# [WORK INSTRUCTIONS]
1. Reproduce verbatim the portion of the HMS Montserrat article that begins at the words "- Propulsion: 3" and stops after the words "prior to completion.".
2. List every type of weapon or anti-submarine device given under armament in the HMS Montserrat article.
3. According to the HMS Montserrat article, which company bought the ship for scrapping?

# [TEXT UNDER STUDY]
*****
History

United States
- Name: USS Hornby
- Namesake: British name assigned in anticipation of ship's transfer to United Kingdom
- Reclassified: Patrol frigate, PF-82, 15 April 1943
- Builder: Walsh-Kaiser Company, Providence, Rhode Island
- Laid down: 28 August 1943
- Renamed: Monsterrat, 1943
- Namesake: Montserrat
- Launched: 27 September 1943
- Sponsored by: Mrs. Harry Gray
- Commissioned: never
- Identification: PG-190
- Fate: Transferred to United Kingdom, 31 August 1944
- Acquired: Returned by United Kingdom 11 June 1946
- Fate: Sold for scrapping 30 November 1947

United Kingdom
- Name: HMS Montserrat
- Namesake: Montserrat
- Acquired: 31 August 1944
- Commissioned: 31 August 1944
- Identification: K586
- Fate: Returned to United States 11 June 1946

General characteristics
- Class & type: Colony/Tacoma-class patrol frigate
- Displacement: 1,264 long tons (1,284 t)
- Length: 303 ft 11 in (92.63 m)
- Beam: 37 ft 6 in (11.43 m)
- Draft: 13 ft 8 in (4.17 m)
- Propulsion: 3 × boilers; 2 × turbines, 5,500 shp (4,100 kW) each; 2 shafts;
- Speed: 20 knots (37 km/h; 23 mph)
- Complement: 190
- Armament: 3 × single 3 in (76 mm)/50 cal. AA guns; 2 × twin 40 mm guns; 9 × single 20 mm; 1 × Hedgehog anti-submarine mortar; 8 × Y-gun depth charge projectors; 2 × depth charge racks;

= HMS Montserrat =

Colony-class frigate

HMS Montserrat (K586) was a of the United Kingdom that served during World War II. She originally was ordered by the United States Navy as the Tacoma-class patrol frigate USS Hornby (PF-82) and was transferred to the Royal Navy prior to completion.

==Construction and acquisition==
The ship, originally designated a "patrol gunboat," PG-190, was ordered by the United States Maritime Commission under a United States Navy contract as USS Hornby. She was reclassified as a "patrol frigate," PF-82, on 15 April 1943 and laid down by the Walsh-Kaiser Company at Providence, Rhode Island, on 28 August 1943. Intended for transfer to the United Kingdom, the ship was renamed Montserrat by the British prior to launching and was launched on 27 September 1943.

==Service history==
Transferred to the United Kingdom under Lend-Lease on 31 August 1944, the ship served in the Royal Navy as HMS Montserrat (K586) on patrol and escort duty.

==Disposal==
The United Kingdom returned Montserrat to the U.S. Navy on 11 June 1946. She was sold to the John J. Duane Company of Quincy, Massachusetts, on 30 November 1947 for scrapping.
*****
# [RAW DATA]
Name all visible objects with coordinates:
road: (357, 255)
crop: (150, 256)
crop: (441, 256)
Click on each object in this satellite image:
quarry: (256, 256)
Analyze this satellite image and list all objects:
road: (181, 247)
*****
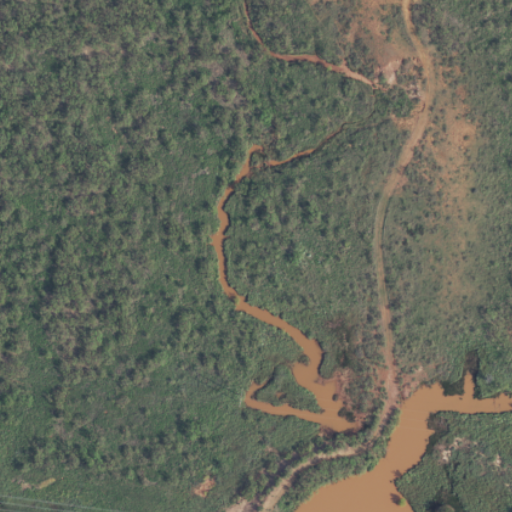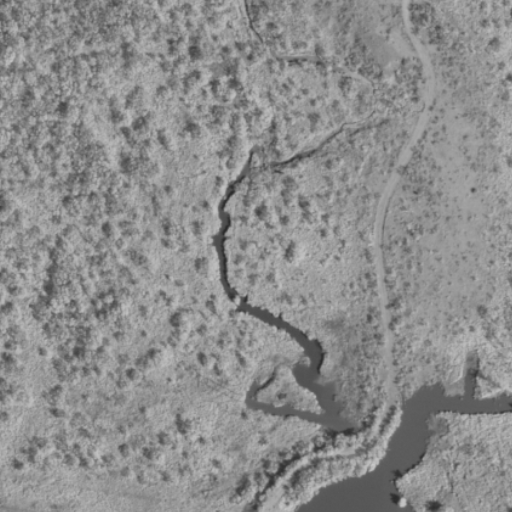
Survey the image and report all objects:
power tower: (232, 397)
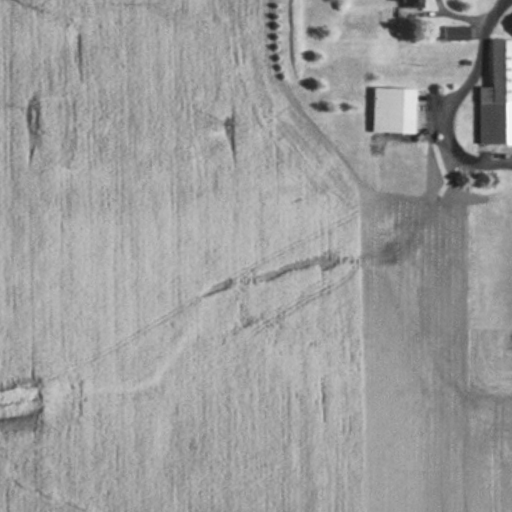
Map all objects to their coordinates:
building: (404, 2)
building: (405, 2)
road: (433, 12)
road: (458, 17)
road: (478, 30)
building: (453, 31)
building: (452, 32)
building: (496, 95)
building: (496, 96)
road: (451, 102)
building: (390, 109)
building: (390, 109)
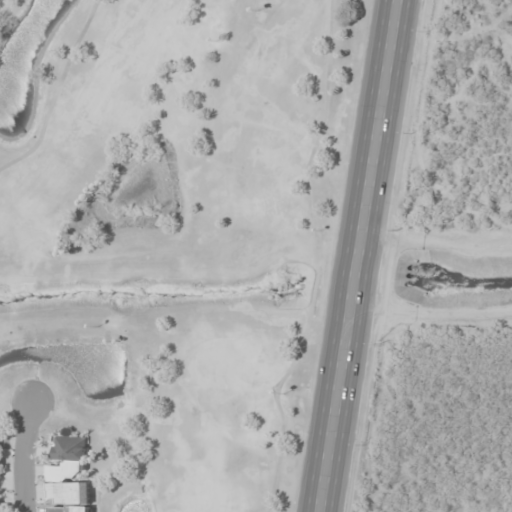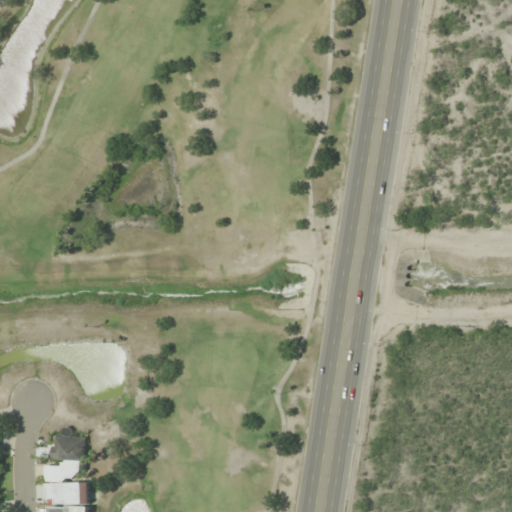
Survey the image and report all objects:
*****
# [SOLUTIONS FOR EACH TASK]
1.
- Propulsion: 3 × boilers; 2 × turbines, 5,500 shp (4,100 kW) each; 2 shafts;
- Speed: 20 knots (37 km/h; 23 mph)
- Complement: 190
- Armament: 3 × single 3 in (76 mm)/50 cal. AA guns; 2 × twin 40 mm guns; 9 × single 20 mm; 1 × Hedgehog anti-submarine mortar; 8 × Y-gun depth charge projectors; 2 × depth charge racks;

= HMS Montserrat =

Colony-class frigate

HMS Montserrat (K586) was a of the United Kingdom that served during World War II. She originally was ordered by the United States Navy as the Tacoma-class patrol frigate USS Hornby (PF-82) and was transferred to the Royal Navy prior to completion.

2.
- 3 in (76 mm)/50 cal. AA guns
- 40 mm guns
- 20 mm guns
- Hedgehog anti-submarine mortar
- Y-gun depth charge projectors
- Depth charge racks

3. The John J. Duane Company of Quincy, Massachusetts.